Hmm. Begins with a reference to
the (famous?) burgeoning scraggly beard,
which got shaved off on occasion, sure. Well, look, it’s hardly an auspicious
start, promising one of the great English language poems, but whatever. “Shadow
& act, shadow & act”. Is this an oblique reference to Plato? (Doubt
it.) Something akin to yesterday’s poem, the call, and my response? The
cowering person projected via
holographs and megaphones into persona?
(Not quite seeing that.) It feels deep, and it’s repeated, so it seems
important, but I can’t reach it. And then comes this:
Better get white
or you' get whacked,
or keep
so-called black
& raise new
hell.
I've had enough
of this dying.
I’ve had enough of this dying too. On this day today, the city
of Baltimore is nursing some grievous wounds. Yet another black man killed
while in police custody, his spine broken
in three places. Go ahead, explain how he wasn't mistreated if his spine was so shattered. Ten thousand protesters in the streets for days, then the riots broke
out, fires and looting, phalanxes of riot police subject to cascades of bricks,
some injured (but no broken spines), and now here come the news agencies
because this shit is juicy. Better get white, or you’ get
whacked? I’ll say.
Except the poet is still talking about
his beard. “Dying” doesn’t refer to
ceasing to exist amongst the living, it refers to the chemical changing of one’s
hair color. And we get back to the beard again in the third stanza. “It’s
easier to vomit than it was, / beardless”. It reveals a steely-eyed bitterness
in this one coming through for me. There are other images and messages in the
poem, but this matters most to me today, as Baltimore smolders.

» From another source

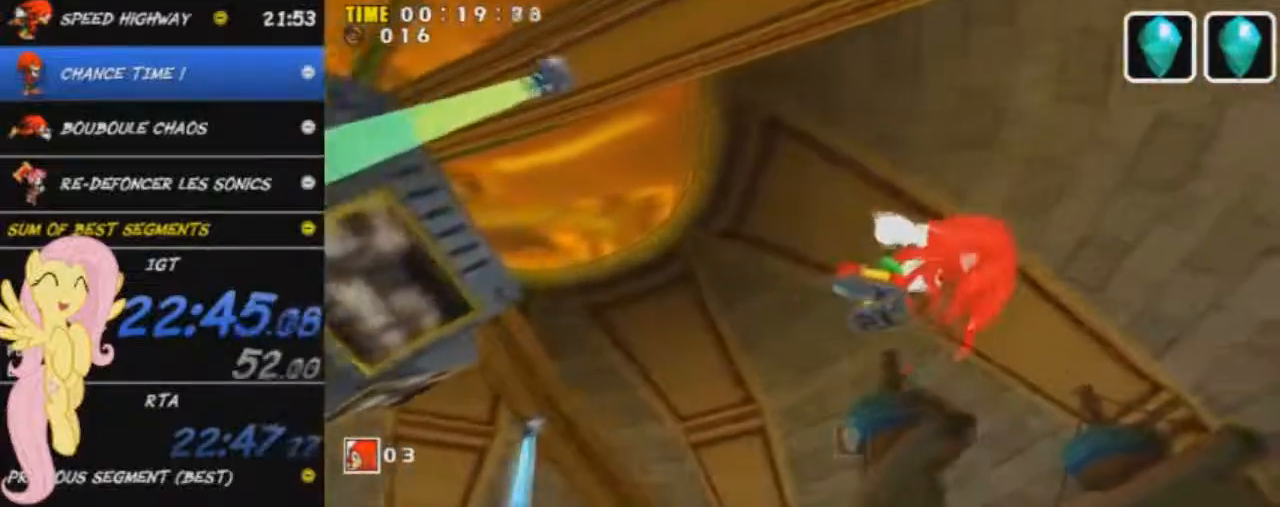
{"buttons": ["A"], "left_stick": "left", "events": [[267, "A", "up"], [333, "A", "down"], [333, "left_stick", "left"]]}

Because here’s the thing: “Better
get white or you get whacked” and “dying”: They’re not about a beard either.
The pun on “dying” is deliberate; the puns on “white” and “black” are
deliberate: race or hair color, depends on your angle. They give rise to a
metaphor. The “tenor” of a metaphor is the root-level image or concept being
conveyed, the “vehicle” is the substitution that carries the tenor. The tenor
is sometimes only communicated through allusion—you can’t prove it in a court
of law—but poetry doesn’t give a damn about law. Nothing on this poem’s surface,
the vehicle, is legally about anything other than grooming habits on a poet’s
ugly mug. But put “black,” “white,” “whacked,” and “dying” together and the
alternate meanings of the words, each with a radioactive aura, reinforce each
other into a tenor about race and violence. The radioactivity grows to dangerous
levels: You bet this poem is about
race and brutality.
At the end there: Alcoholics
vomit pretty routinely, don’t they? So there’s that. But how about one more
subtle, implied double entendre? Rather than “I’ve had enough” of this “dying,”
I’m sick of all this dying. There’s the poet’s comment on he
why thinks whacking a black man because he’s black and you’re angry is behavior
that’s acceptable. Get it? Myself, I could never, ever be a lawyer because my
brain is not wired in such fashion. I’d rather empty outhouses. But, times like
this, they prove their worth. Sic ‘em on the brutal tenor of violence and apply
one last metaphor: You’re going to the
big house. The Vehicle: The “big house” is defined as a larger-than-average
domicile. The Tenor: prison. Where murderers belong.